CHARLESTON, SC (FOX Carolina) - One week since his passing, friends and family gathered together at a funeral home in Charleston to remember longtime senator Ernest "Fritz" Hollings.
Today, friends visited family, and when they described him to FOX Carolina, words like "fighter", "leader", and "intelligent" came up often.
Nadine Grant, who was Hollings' night-sitter, also said he maintained his health.
"Always has a sharp mind, and always tried his best to keep himself in shape," she said. "He has a bike that's in the bedroom."
Jim Rowe, a friend of the longtime politician, gave praise to Hollings for helping guide South Carolina through the period of racial integration.

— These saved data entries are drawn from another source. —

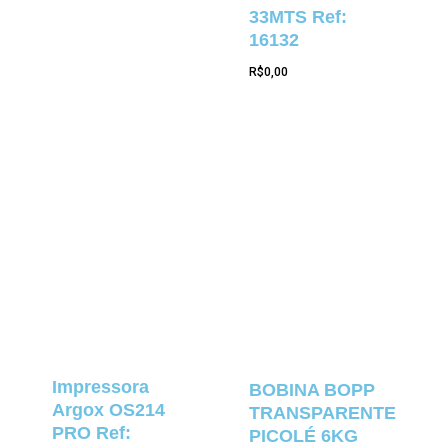
33MTS Ref:
16132
R$
0,00
Impressora
BOBINA BOPP
Argox OS214
TRANSPARENTE
PRO Ref:
PICOLÉ 6KG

“He accomplished a lot at a very early age... being the governor of South Carolina and getting the state to come to grips with integration," Rowe reminisced. "On his last speech as governor he told the state not to run away from it but to lead it.”
Hollings was also known for staying connected with people. Ralph Everett, who worked with him for 18 years, says the deep connections make losing him even at such an advanced age uniquely heartbreaking.
“I would speak to Senator Hollings about once a month," said Everett. "So we stayed in constant contact, and even though he was 97 years old it is still a shock to my my system that he no longer with us.”
While he was without a doubt a southern Democrat, Hollings was never opposed to reaching across the aisle. But more notable, those who knew him say he thought of South Carolinians first. He also is known in the state for his work on the South Carolina Technical College System and focusing the state's budget.
“Even though he might have been a member of a political party he always had in his mind, I felt, the citizens of our state," said Charleston mayor John Tecklenburg.
“This is a giant of a man, a great man. I’m just sad today that South Carolina lost a giant.”